2018-04-28 12:00 PM
I have developed a Firmware upgrade Over The Air (FOTA) mechanism for my custom F7 board that seems to work properly, but hard faults during the subsequent reboot process of the main application.
Thanks to Clive1's suggestions I was able to fashion a reliable bootloader that checks a pre-defined RAM location for a pre-defined value. This value sends the program to either 1) the main application (at 0x8040000), 2) the firmware upgrade flash function (co-resides with the bootloader sector at 0x8000000), or jumps to the DFU (0x1FF00000).
The FOTA function in the main app downloads a binary image file over the air to RAM. The RAM start location is pre-defined so that both the app and bootloader know its location. Once the binary image has been successfully downloaded to RAM, the file size is also stored in a pre-defined RAM location.

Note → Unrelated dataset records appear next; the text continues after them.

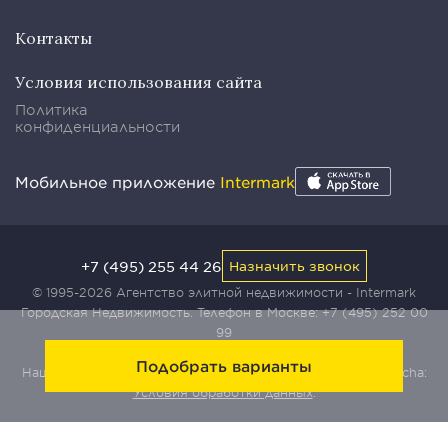
Контакты
Условия использования сайта
Политика
конфиденциальности
Мобильное приложение
Intermark
+7 (495) 255 44 26
Назначить звонок
© 1995-2026 Агентство элитной недвижимости - Intermark
Городская Недвижимость. Телефон в Москве:
+7 (495) 252 00
99
Подобрать варианты
Наш сайт защищен с помощью сервиса Yandex SmartCaptcha:
Условия обработки данных
.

The app then does a system reset passing control back to the bootloader.
void FOTAEndSession()
{ SCB_DisableDCache(); *((unsigned long *)0x2007FEE0) = fw_upgrade_file_size; *((unsigned long *)0x2007FEF0) = 0xDEADF00D; // Boot to Flasher __DSB(); NVIC_SystemReset();}The bootloader then flashes the binary image to the app location (0x80400000). It then sets the stack pointer and VTOR to the appropriate application address and jumps to this address.

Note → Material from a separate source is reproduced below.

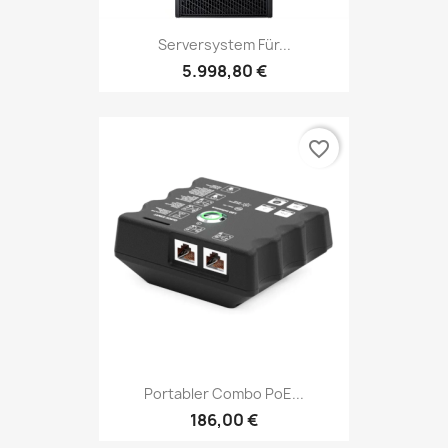
Serversystem Für...
5.998,80 €
favorite_border
Portabler Combo PoE...
186,00 €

case 0xDEADF00D: //Do FW upgrade then jump to main app
{ SaveFlashApplication(size); appStack = (uint32_t) *((__IO uint32_t*)APPLICATON_ADDRESS); appEntry = (pFunction) *(__IO uint32_t*)(APPLICATON_ADDRESS + 4); SCB->VTOR = APPLICATON_ADDRESS; __set_MSP(appStack); appEntry(); while(1); break; }The code successfully arrives at the app location and begins to run the startup code. However, something causes a hard fault in/around the subsequent startup (_stm32f765xx.s) code bl __libc_init_array. I have stepped through the code and it appears that the processor is skipping over this array initialization. The TrueStudio Fault Analyzer says:
This seems to have something to do with data alignment, but I have no clue where. I have seen other threads that talk about DFU data alignment issues. But I am not using DFU. I am simply programming the image directly to flash. The size of the binary image that gets flashed is 0x2B1EF, so I pass the size value of 0x2B1F0 to the flasher in the bootloader hoping that it may avoid some sort of data alignment/boundary issue with the flasher. to no avail.
The other curious thing is, if I load flash manually using J-Link the
__libc_init_array. code executes and
application runs properly.I'm pulling what's left of my hair out trying to figure out what's going on. If anyone has any suggestions, I'm all ears.
2018-04-28 01:35 PM
Make sure the Boot Loader side initialization doesn't trash the data you are going to Flash. ie Zeroing statics, stack, etc
I'm presuming the data is in RAM, not to a secondary FLASH area.
When I do a reboot with constants in RAM it is to code that I have in the Reset_Handler, not C code deeper in.
Do a CRC or checksum of the Application FLASH image, compare with the PC side computed value, I package app firmware with a CRC so the loader can check it for validity before calling, this way a broken image doesn't brick the device.
You could also try reading back the current data using ST-LINK Utilities and compare against the valid/working image.
Check the SP/PC values being seen by the loader.
2018-04-30 09:54 AM
Clive,
Many thanks for your thoughts.
Make sure the Boot Loader side initialization doesn't trash the data you are going to Flash. ie Zeroing statics, stack, etc
Check.
I'm presuming the data is in RAM, not to a secondary FLASH area.
Yes.
When I do a reboot with constants in RAM it is to code that I have in the Reset_Handler, not C code deeper in.
Yes. I realize that. But I am doing some additional functions in the bootloader that are much easier to generate with C code.
You could also try reading back the current data using ST-LINK Utilities and compare against the valid/working image.
Check. Did this with my Segger J-Link.
Check the SP/PC values being seen by the loader.
Check.
Do a CRC or checksum of the Application FLASH image, compare with the PC side computed value, I package app firmware with a CRC so the loader can check it for validity before calling, this way a broken image doesn't brick the device.
This is where the problem was. My radio does a CRC on each received packet so that my code doesn't need to, but my code had an error in the packet counter. So every 50th byte in the RAM image had a 2 byte gap. UGH! Fixing this makes everything work beautifully!
Clive, thanks again for your valuable contribution.! Very much appreciated.